INFORMATION PROVIDED -
────

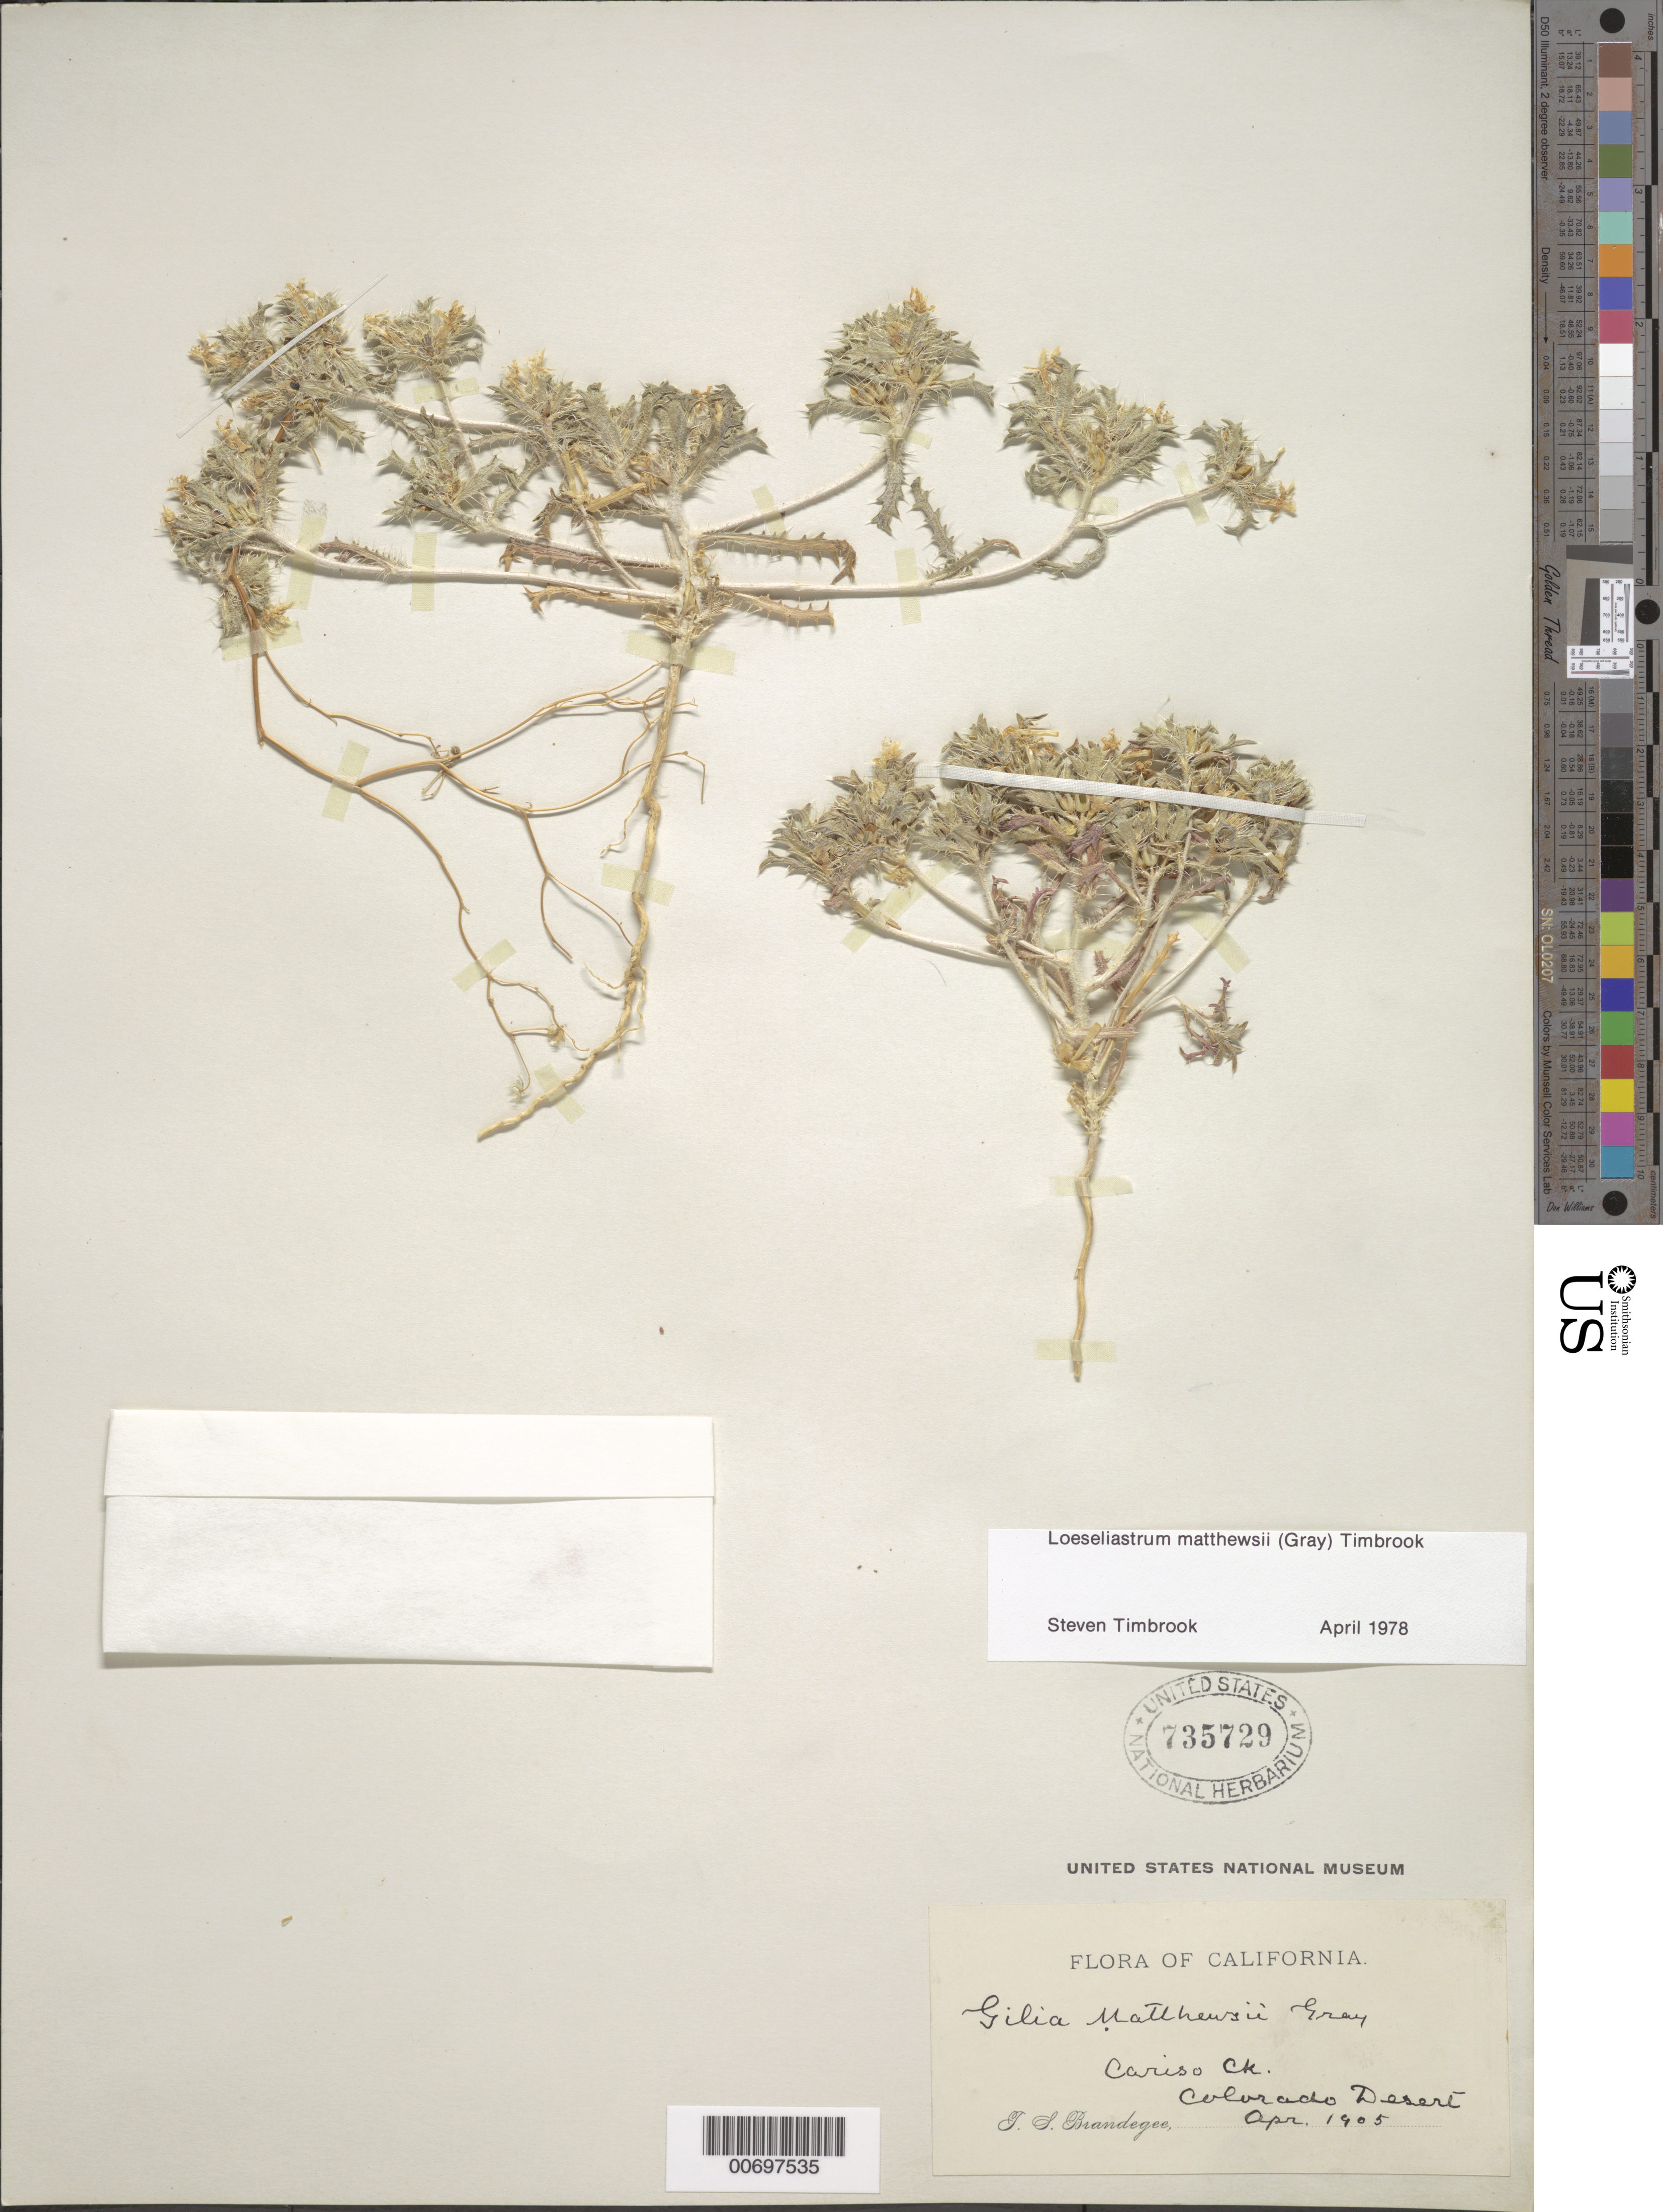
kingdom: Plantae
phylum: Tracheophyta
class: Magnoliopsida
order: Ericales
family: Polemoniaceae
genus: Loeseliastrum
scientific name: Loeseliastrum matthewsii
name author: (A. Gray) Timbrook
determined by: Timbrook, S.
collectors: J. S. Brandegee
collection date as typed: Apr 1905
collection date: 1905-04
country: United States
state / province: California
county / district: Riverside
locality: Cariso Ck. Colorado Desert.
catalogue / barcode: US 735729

────

EXERCISE DETAILS - Reproduce the listing above, swapping "locality" for "site" and changing nothing else. Leave the picture out.

WRITTEN ANSWER -
kingdom: Plantae
phylum: Tracheophyta
class: Magnoliopsida
order: Ericales
family: Polemoniaceae
genus: Loeseliastrum
scientific name: Loeseliastrum matthewsii
name author: (A. Gray) Timbrook
determined by: Timbrook, S.
collectors: J. S. Brandegee
collection date as typed: Apr 1905
collection date: 1905-04
country: United States
state / province: California
county / district: Riverside
site: Cariso Ck. Colorado Desert.
catalogue / barcode: US 735729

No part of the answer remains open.